[Rpm-maint] [PATCH 10/19] Add new policy requires tag to spec file format

Panu Matilainen pmatilai at laiskiainen.org
Thu Mar 4 12:52:33 UTC 2010


On Tue, 16 Feb 2010, Chad Sellers wrote:

> On 2/13/10 1:20 AM, "James Antill" <james at fedoraproject.org> wrote:
>
>> On Fri, 2010-02-12 at 15:34 -0500, Steve Lawrence wrote:
>> , or installs something which obsoletes/conflicts with it
>> etc. IMO putting gpg keys into the rpmdb was a big mistake, and we've
>> had to work around it at higher levels ... your pseudo packages would be
>> even worse as they would have full (and separate) prco data with them as
>> well as just data.
>>
> We did indeed follow the lead of gpg keys. If the implementation of gpg key
> pseudopackages was a mistake, then so is this. We've tried our best to
> conform to the rpm way of doing things, but perhaps that was a mistake here.

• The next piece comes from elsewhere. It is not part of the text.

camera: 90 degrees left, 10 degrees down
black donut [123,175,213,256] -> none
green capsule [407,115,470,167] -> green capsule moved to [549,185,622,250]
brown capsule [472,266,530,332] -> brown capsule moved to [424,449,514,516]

What rpm does now doesn't necessarily reflect how it should do something 
:) The gpg keys are one such item - although there *are* some pros to 
having them in the rpmdb, they're an ugly special case in many ways and 
the plan is to get rid of them. Since 4.6.0 rpm can take gpg keys from 
external source but the rest of the work still remains undone.

>>> Rpm doesn't guarantee ordering. It tries its best, but there are no
>>> strict ordering constraints to ensure that policy is installed at the
>>> correct time. Ordering is very important with respect to when policy is
>>> installed, which rpm can't currently provide.
>>
>>  Please define what you mean here, as far as I know the only ordering
>> problem rpm has "ever" had is ordering on removal of packages -- and
>> that is now fixed.
>
> Perhaps my understanding is wrong here. I thought rpm does not guarantee
> order. It tries to order things in dependency order, and it guarantees that
> all dependencies will be installed by the end of the transaction, but it
> does not guarantee order. I thought this was necessary to handle things like
> circular dependencies. My understanding was that rpm would arbitrarily break
> these circles. Was I misunderstanding this?

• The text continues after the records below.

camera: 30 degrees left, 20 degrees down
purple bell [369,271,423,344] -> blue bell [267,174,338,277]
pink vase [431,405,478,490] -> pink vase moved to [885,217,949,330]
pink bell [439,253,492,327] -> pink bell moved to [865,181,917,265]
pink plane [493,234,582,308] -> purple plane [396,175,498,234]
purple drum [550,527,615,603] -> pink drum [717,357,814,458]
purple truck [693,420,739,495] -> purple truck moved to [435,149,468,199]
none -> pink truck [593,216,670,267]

Depends how you define "guarantee". There's no way to order a circular 
dependency except by cutting it, all rpm can do there is try to minimize 
the damage from breaking loops: installing the whole circular set together 
in best-effort order using Requires(pre) and such as hints.

>>  I worry a lot that you'll eventually need all the features of rpm
>> transaction ordering
>
> Note that the policy install itself is orderless - it's a single
> transaction. We've worked hard in SELinux to ensure that policy operations
> could be done in a transactional way, and a goal of this is to be able to
> utilize that.

Ok, if selinux handles the details of policy operations internally, 
rpm's ordering doesn't make much difference here.

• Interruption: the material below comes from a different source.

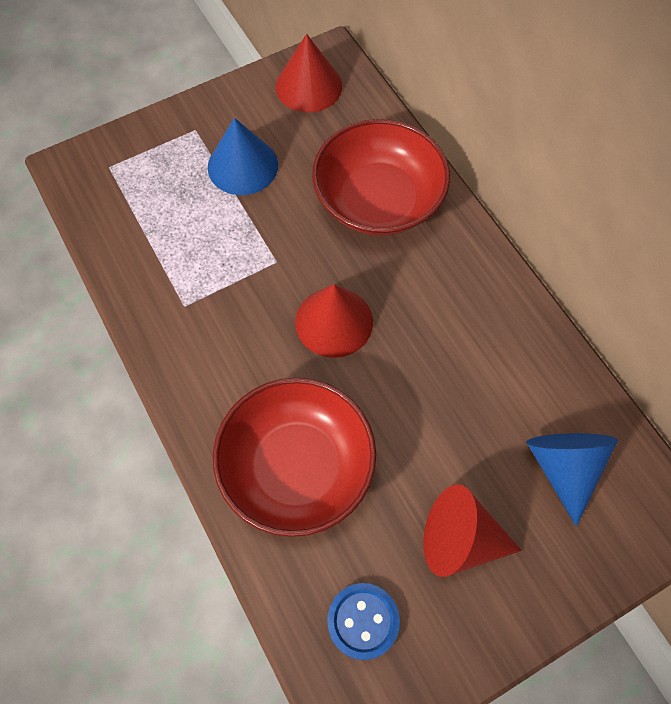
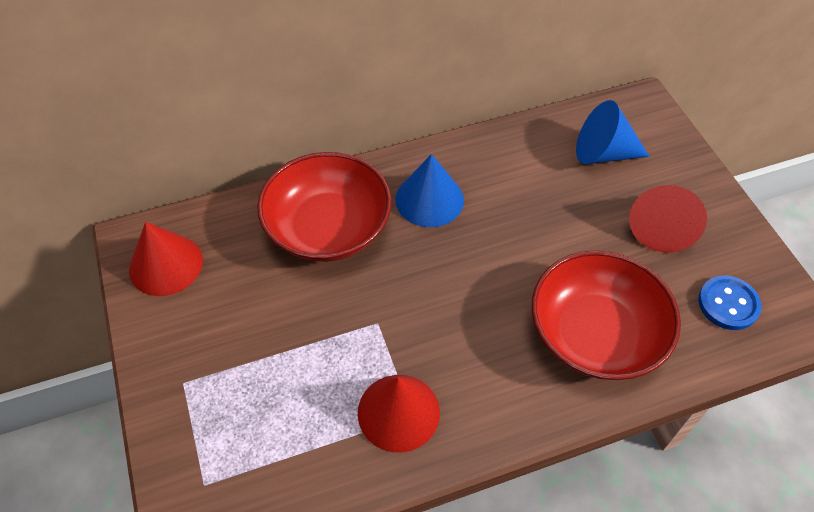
camera: 80 degrees left, 10 degrees down
blue cone [208,118,278,195] -> blue cone moved to [395,154,464,227]
red cone [295,284,373,358] -> red cone moved to [358,375,440,453]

> Our --nopolicy patch doesn't use pseudopackages. We store that with the
> parent package.
>
> Regardless, the dummy package is bad because it's not only a hack but it's
> one that the user has to worry about to install a package. Pseudopackages
> may not be the best implementation of this (given your disdain for gpg key
> pseudopackages), but they are at least a detail that the user doesn't have
> to worry about. Splitting this out means that all users now have to worry
> about this as well.

What I wonder here is: should the installed policies be recorded in the 
rpmdb at all? SELinux has its own storage for tracking installed 
policies/modules, and if these are not to be removed on package removal... 
This is somewhat analogue to users and groups added by packages - they are 
typically not deleted on package removal, also because of security issues 
(although this is up to package scripts, not controlled by rpm).